El compromiso con la innovación y la sostenibilidad también se refleja en el diseño del hospital. Se ha previsto un espacio dedicado a la docencia e investigación, fomentando la colaboración con la Universidad de Málaga y los institutos biomédicos de la región. Esta sinergia entre la academia y la práctica clínica permitirá impulsar la investigación traslacional y la formación de profesionales altamente cualificados. Además, se han incorporado criterios de eficiencia energética y respeto al medio ambiente, contribuyendo a la construcción de una Málaga más verde y resiliente.

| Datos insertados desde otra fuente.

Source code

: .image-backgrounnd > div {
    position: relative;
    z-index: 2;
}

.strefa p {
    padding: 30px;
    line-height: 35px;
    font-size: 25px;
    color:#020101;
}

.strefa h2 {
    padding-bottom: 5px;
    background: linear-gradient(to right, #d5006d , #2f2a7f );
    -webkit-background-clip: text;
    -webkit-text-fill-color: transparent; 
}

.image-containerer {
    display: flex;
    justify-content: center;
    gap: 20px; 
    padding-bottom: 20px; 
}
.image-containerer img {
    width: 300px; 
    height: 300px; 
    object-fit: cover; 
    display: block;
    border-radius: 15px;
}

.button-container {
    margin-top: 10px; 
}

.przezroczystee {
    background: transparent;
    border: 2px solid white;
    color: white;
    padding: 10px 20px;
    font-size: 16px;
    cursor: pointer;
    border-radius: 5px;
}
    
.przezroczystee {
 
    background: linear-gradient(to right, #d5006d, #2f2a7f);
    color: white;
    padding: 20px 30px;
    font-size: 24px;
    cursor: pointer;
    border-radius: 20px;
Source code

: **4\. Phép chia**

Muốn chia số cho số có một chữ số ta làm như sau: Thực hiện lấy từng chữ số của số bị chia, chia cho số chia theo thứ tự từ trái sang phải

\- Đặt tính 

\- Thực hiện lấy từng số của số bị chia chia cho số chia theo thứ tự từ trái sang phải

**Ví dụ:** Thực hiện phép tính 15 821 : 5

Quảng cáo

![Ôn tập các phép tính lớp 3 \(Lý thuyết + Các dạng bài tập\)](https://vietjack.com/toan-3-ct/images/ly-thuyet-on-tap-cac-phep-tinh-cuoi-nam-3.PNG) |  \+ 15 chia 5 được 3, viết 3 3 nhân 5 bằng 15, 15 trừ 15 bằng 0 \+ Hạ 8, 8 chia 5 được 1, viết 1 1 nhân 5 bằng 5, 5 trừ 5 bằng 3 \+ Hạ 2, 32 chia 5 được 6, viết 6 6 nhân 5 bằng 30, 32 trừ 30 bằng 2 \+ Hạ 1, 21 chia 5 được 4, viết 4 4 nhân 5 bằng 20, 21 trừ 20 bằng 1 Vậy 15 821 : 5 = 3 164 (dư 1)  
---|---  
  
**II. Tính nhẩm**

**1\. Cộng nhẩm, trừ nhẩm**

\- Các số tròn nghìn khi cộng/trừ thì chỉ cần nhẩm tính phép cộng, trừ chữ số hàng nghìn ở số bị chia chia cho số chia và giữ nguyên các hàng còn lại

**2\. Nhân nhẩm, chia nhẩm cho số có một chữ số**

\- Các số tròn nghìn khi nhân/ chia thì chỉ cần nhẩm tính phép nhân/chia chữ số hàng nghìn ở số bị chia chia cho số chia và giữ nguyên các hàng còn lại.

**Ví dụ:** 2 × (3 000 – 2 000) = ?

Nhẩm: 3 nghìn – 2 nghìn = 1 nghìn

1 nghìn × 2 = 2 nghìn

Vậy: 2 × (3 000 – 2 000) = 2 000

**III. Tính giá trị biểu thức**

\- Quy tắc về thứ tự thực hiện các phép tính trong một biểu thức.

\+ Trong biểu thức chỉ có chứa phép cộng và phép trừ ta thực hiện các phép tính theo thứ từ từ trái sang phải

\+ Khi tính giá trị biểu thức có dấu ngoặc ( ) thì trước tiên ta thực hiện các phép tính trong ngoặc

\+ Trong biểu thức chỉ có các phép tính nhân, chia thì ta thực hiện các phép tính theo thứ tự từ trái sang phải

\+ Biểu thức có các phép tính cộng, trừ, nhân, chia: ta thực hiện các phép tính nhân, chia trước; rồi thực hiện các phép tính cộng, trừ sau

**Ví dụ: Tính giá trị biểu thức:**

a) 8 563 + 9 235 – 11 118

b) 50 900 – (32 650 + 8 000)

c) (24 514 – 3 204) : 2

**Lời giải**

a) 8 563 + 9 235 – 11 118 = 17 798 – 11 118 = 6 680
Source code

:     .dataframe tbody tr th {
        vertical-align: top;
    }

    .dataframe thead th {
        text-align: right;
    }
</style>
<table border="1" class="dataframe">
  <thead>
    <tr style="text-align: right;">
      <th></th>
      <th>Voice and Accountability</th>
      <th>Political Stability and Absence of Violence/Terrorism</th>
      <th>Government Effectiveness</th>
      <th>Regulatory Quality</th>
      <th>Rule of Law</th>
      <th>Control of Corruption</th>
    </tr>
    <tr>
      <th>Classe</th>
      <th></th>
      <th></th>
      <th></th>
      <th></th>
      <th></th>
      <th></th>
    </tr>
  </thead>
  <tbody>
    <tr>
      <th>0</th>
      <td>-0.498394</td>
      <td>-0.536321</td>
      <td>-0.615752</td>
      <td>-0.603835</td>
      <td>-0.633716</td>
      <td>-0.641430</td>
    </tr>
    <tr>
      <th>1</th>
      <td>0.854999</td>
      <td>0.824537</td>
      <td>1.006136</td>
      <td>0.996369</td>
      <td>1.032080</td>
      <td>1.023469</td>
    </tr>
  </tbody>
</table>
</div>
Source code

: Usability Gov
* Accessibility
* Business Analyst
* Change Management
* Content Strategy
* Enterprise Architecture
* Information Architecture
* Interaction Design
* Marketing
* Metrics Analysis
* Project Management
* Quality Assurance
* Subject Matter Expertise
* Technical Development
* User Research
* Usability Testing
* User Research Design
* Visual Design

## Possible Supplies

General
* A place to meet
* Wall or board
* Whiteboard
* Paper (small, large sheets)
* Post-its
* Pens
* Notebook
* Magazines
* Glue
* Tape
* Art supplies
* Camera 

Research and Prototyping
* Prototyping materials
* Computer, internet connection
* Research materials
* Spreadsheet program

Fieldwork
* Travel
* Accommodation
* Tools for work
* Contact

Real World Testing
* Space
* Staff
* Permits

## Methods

El camino hacia la materialización de este ambicioso proyecto está trazado, y la sociedad malagueña aguarda con expectación el inicio de las obras, conscientes de que se trata de una inversión en su bienestar y futuro.

Si bien la adjudicación del Nuevo Hospital de Málaga a la UTE liderada por Sando representa un hito largamente esperado y una inyección de esperanza para la sanidad provincial, no podemos obviar la persistente sensación de que llegamos tarde. La rebaja de 53 millones de euros en el presupuesto, aunque bienvenida, debe ser analizada con lupa. ¿De dónde provienen esos recortes? ¿Acaso se han sacrificado elementos esenciales del proyecto original en aras de una oferta más competitiva? La transparencia en este proceso es fundamental para evitar futuros sobrecostes o deficiencias que terminen repercutiendo en la calidad del servicio. La experiencia nos dice que las prisas y los ahorros excesivos a menudo terminan saliendo caros, especialmente en infraestructuras de esta envergadura.
Más allá de la infraestructura física, que sin duda modernizará la atención sanitaria, me preocupa el eterno debate sobre la gestión y el personal. Un hospital de última generación, con 815 habitaciones individuales y tecnología punta, se diluirá en la mediocridad si no se invierte paralelamente en la contratación y formación de profesionales sanitarios. ¿Se prevé un aumento sustancial de la plantilla? ¿Se garantizarán condiciones laborales dignas para atraer y retener talento? El anuncio de sinergias con la Universidad de Málaga es un buen punto de partida, pero necesitamos compromisos concretos y presupuestos asignados. De lo contrario, corremos el riesgo de inaugurar un «cascarón» vacío, incapaz de responder a las necesidades reales de la población malagueña.